Where did you grow up?
I was born and raised in Princeton NJ. My parents moved to this country shortly after WWII.
My mother from the small hill top town of Pettoranello in the Molise region of Italy and my father, from Isernia in the same region. In a fortuitous chain of events, someone from my mother’s town found out that Princeton University was expanding.
With that expansion, the need for masons, woodworkers, landscapers, and craftsman exploded. So many people migrated to the US, that Princeton/Pettoranello are now known as Sister Cities.
How were the Arts introduced to you and at what age?
The arts have always been a part of my family. My father was a wood carver and did restoration work in the Vatican before moving to this country. My mother designed and made clothing.
My sister studied art. I just wanted to make people laugh. I remember lip-syncing to opera as a kid. My first acting role came in grammar school.
How did your career as a Filmmaker begin?
My first venture into filmmaking came in 2000. I had recently moved to Los Angeles and found that most people talked about what they wanted to do, yet did not take steps to actually do anything.
I came up with the idea for a short film, approached a close friend and fellow actor, Patrick Hillan, my future producing partner, Laura Delano, and we set forth to make it happen.

■ Provided information:
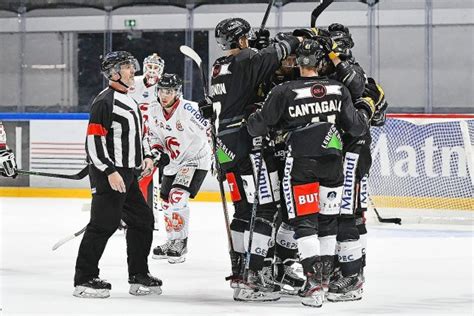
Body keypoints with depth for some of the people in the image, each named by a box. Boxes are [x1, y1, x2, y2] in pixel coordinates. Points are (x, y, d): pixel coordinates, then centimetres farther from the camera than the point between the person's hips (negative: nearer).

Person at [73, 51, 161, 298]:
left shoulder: (129, 101, 17)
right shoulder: (104, 102, -14)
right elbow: (94, 140, -19)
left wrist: (146, 156, 13)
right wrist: (110, 172, -23)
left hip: (127, 174, 10)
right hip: (107, 174, -10)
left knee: (143, 220, 12)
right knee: (104, 223, -12)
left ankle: (139, 277, 20)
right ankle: (84, 280, -7)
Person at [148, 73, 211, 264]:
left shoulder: (188, 110, -27)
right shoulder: (155, 109, -5)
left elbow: (210, 131, -23)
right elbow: (153, 134, 10)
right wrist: (159, 153, -5)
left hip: (195, 159, -8)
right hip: (172, 162, 8)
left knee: (177, 198, -22)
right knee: (167, 202, 13)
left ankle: (180, 243, -11)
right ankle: (173, 242, 32)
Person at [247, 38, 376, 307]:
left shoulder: (284, 92, -8)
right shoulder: (338, 90, -1)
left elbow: (258, 127, -4)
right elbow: (356, 126, 4)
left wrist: (253, 119, 19)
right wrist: (366, 110, 24)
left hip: (301, 164, -3)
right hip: (332, 162, 3)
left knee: (304, 222, -1)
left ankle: (315, 280, -13)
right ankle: (327, 274, 20)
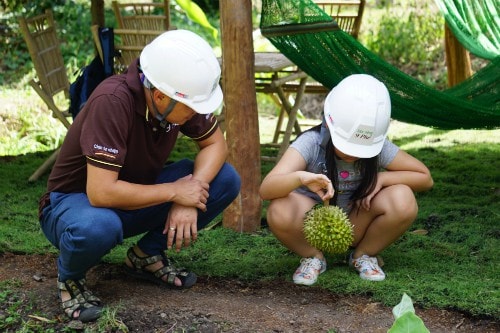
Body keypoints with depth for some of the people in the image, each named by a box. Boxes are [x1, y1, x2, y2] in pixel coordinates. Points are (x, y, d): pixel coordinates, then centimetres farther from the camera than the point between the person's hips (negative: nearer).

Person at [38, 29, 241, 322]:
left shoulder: (182, 94, -16)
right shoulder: (112, 102, -34)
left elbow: (215, 144, -3)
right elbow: (101, 192, -37)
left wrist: (193, 190, -23)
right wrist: (174, 191, -26)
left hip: (137, 196, 6)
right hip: (78, 200, -6)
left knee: (225, 180, -11)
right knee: (96, 227, -41)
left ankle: (147, 255, 6)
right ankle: (70, 277, -4)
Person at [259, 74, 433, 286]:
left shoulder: (379, 148, -18)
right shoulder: (311, 143, -25)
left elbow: (425, 178, -7)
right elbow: (265, 189, -38)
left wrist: (382, 178, -22)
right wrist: (300, 177, -60)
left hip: (356, 226, 2)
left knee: (403, 200, -27)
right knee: (279, 211, -37)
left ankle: (364, 255, 0)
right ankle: (313, 257, -4)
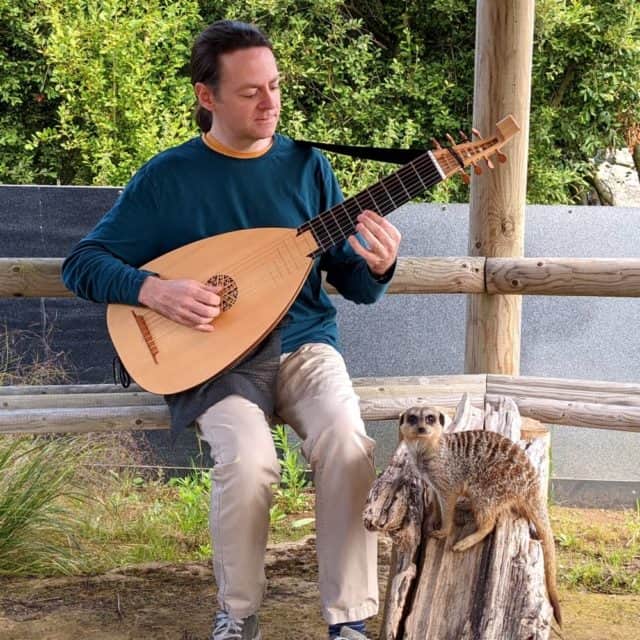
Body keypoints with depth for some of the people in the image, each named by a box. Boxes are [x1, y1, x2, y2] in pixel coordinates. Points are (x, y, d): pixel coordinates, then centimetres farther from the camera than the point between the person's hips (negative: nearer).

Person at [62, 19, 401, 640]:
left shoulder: (306, 165, 5)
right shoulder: (167, 176, -1)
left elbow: (353, 286, 7)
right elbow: (82, 262, 1)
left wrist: (376, 268, -17)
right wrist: (153, 289, -18)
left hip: (303, 344, 2)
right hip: (213, 355, -2)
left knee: (347, 442, -29)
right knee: (247, 459, -31)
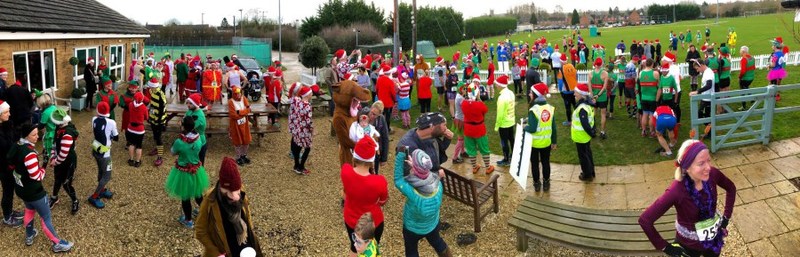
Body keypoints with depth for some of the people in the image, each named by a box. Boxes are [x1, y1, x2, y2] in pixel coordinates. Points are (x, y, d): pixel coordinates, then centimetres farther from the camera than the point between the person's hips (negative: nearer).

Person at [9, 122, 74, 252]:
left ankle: (29, 236, 52)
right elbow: (36, 176, -30)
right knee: (46, 218, 6)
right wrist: (43, 169, -9)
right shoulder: (29, 152, -33)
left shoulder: (16, 146, -4)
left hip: (21, 188, 9)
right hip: (33, 191, -9)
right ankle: (57, 244, 20)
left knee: (29, 210, 33)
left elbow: (13, 163, 13)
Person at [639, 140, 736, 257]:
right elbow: (644, 220, -32)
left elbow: (731, 188, 3)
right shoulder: (677, 190, -34)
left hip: (714, 239, 4)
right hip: (688, 245, -4)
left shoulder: (713, 174, -22)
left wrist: (726, 217, 1)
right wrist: (664, 247, -22)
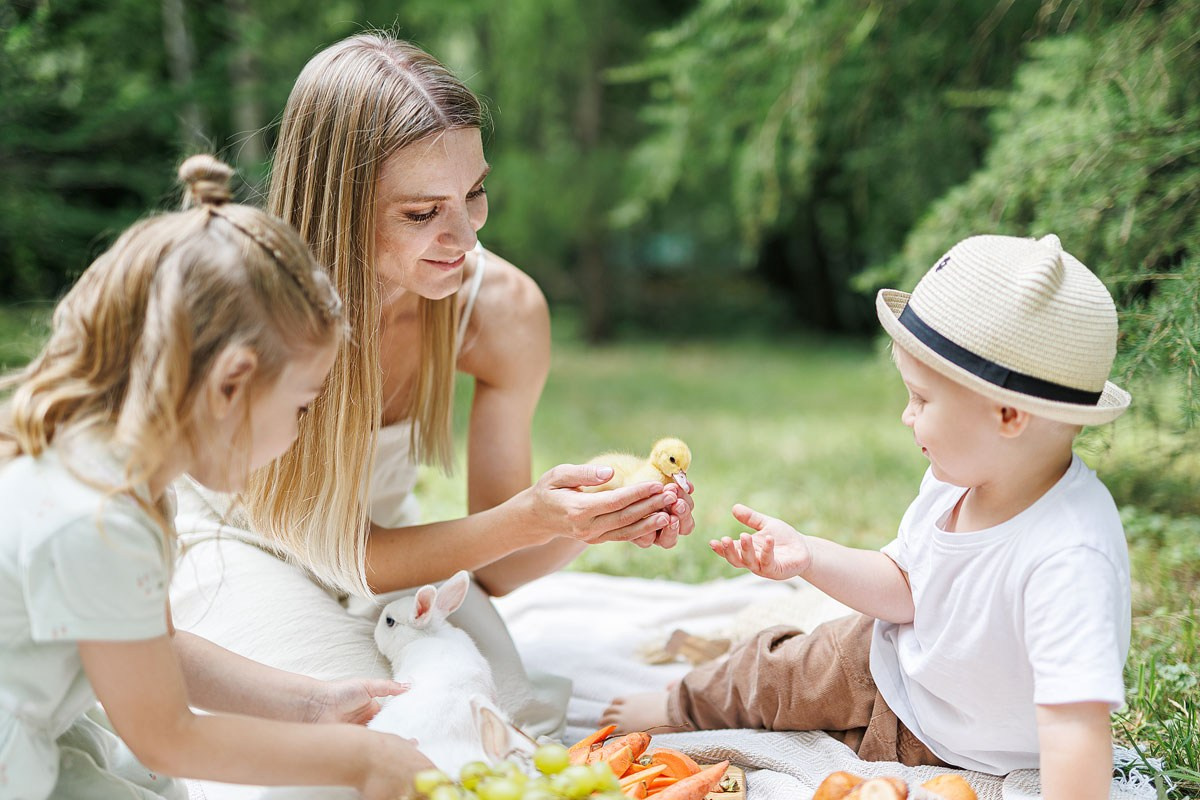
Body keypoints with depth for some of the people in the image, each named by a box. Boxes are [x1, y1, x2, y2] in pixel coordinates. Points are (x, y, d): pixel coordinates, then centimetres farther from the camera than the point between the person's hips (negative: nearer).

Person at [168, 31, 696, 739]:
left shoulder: (505, 309, -20)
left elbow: (493, 571, -12)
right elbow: (347, 554, -25)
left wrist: (596, 521, -33)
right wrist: (532, 516, -39)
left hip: (388, 542, 3)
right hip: (240, 545, -2)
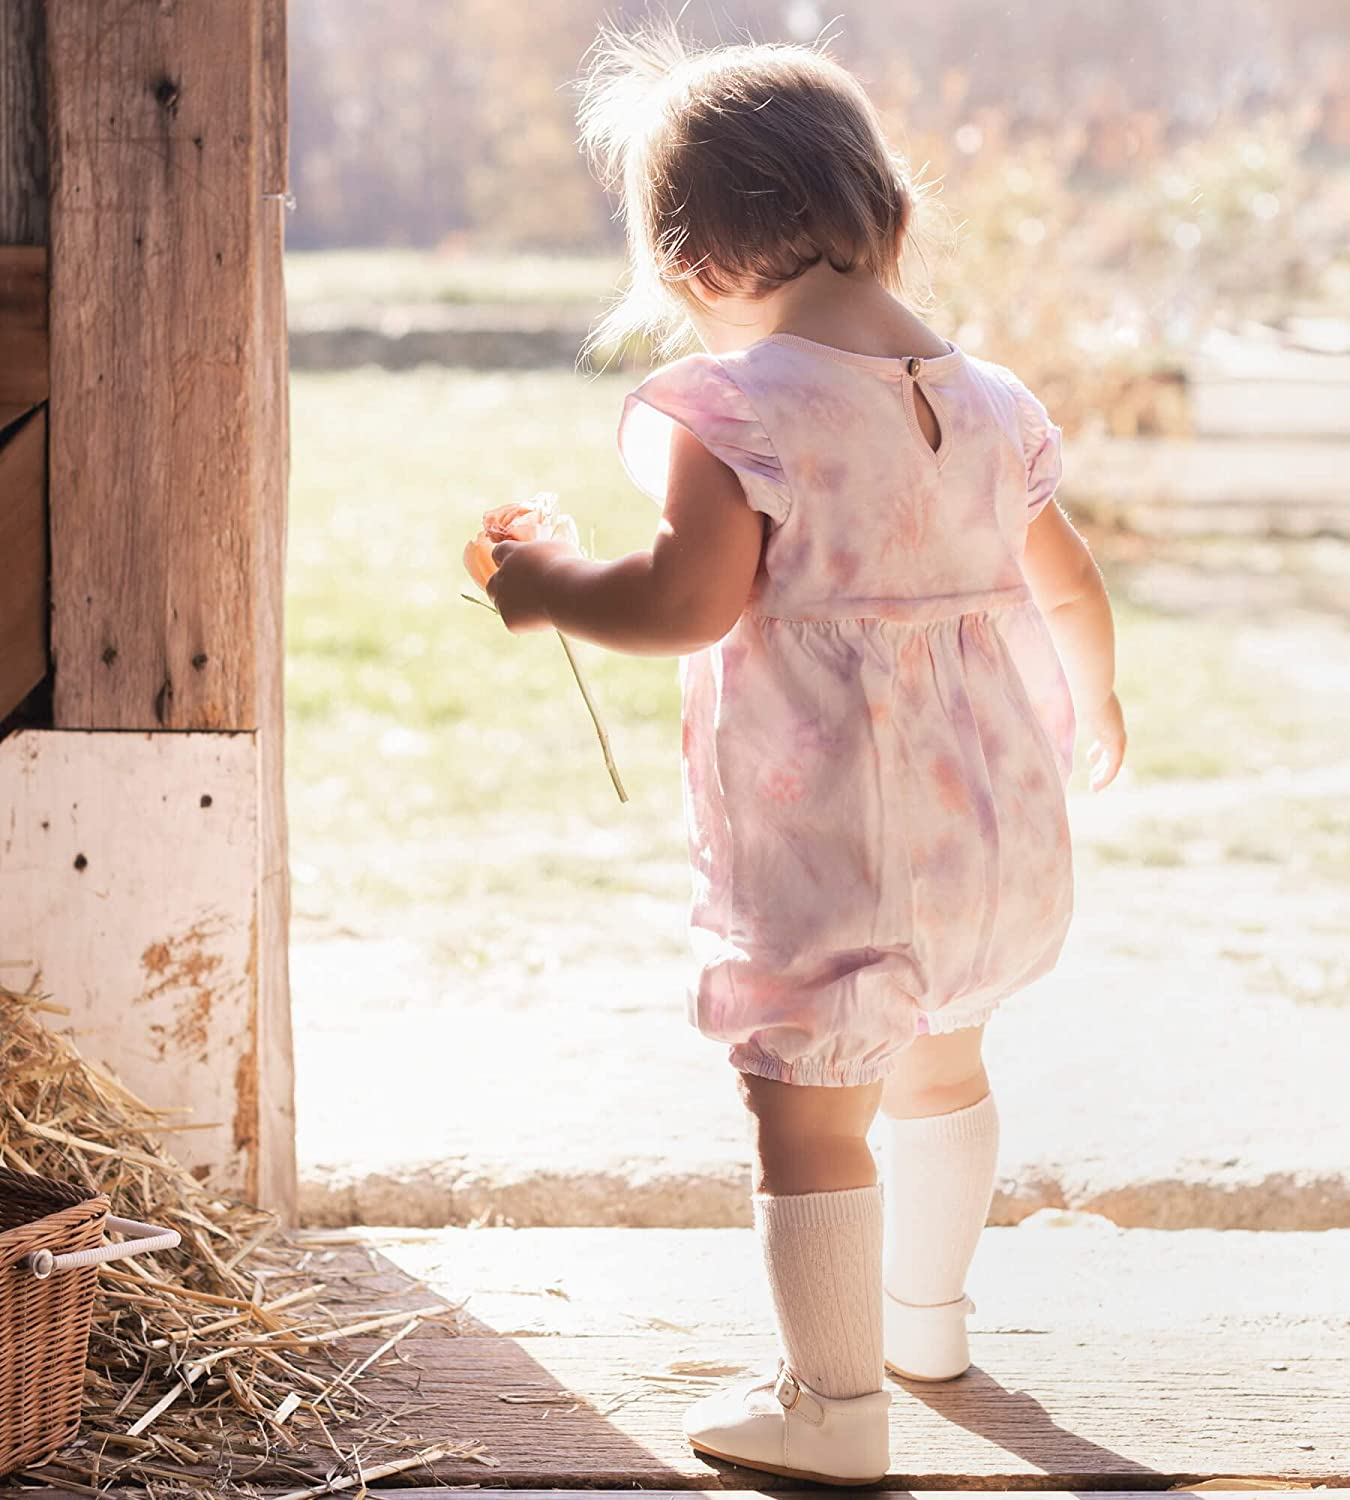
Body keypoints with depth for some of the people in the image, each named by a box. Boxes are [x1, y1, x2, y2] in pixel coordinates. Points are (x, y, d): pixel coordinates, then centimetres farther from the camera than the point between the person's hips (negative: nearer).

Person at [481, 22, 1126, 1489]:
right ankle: (924, 1311, 45)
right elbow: (1071, 592, 15)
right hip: (989, 815, 8)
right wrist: (1090, 704, 35)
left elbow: (689, 600, -23)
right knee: (937, 1061, 26)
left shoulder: (734, 408, -15)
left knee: (805, 1107, 0)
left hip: (823, 836, -8)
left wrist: (545, 585, -5)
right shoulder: (986, 400, 7)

■ What to work on:
Resume the filmmaker interview after its final sentence, carrying on from the point where it stops.

■ Output of the exercise:
My first short, Going Home, was the result. This was well before the digital explosion and the film was shot on 35mm.
Did you have formal training?
No, but the experience of working on Going Home and shooting on 35mm became a year long crash course in filmmaking.
It gave me the basics of process and visual storytelling. I have always believed that one can learn only so much with any formal training.
Aristotle was quoted, “For the things we have to learn before we can do them, we learn by doing them.” For me, working with talented people who are professionals in their fields while absorbing real world knowledge was invaluable.
Did you have a support system when embarking on your creative journey?
I have always been lucky to have people around me whom I respect and am humbled that they continue to support my ventures. I am also fortunate to have support and honesty from these people which keeps me striving to be better.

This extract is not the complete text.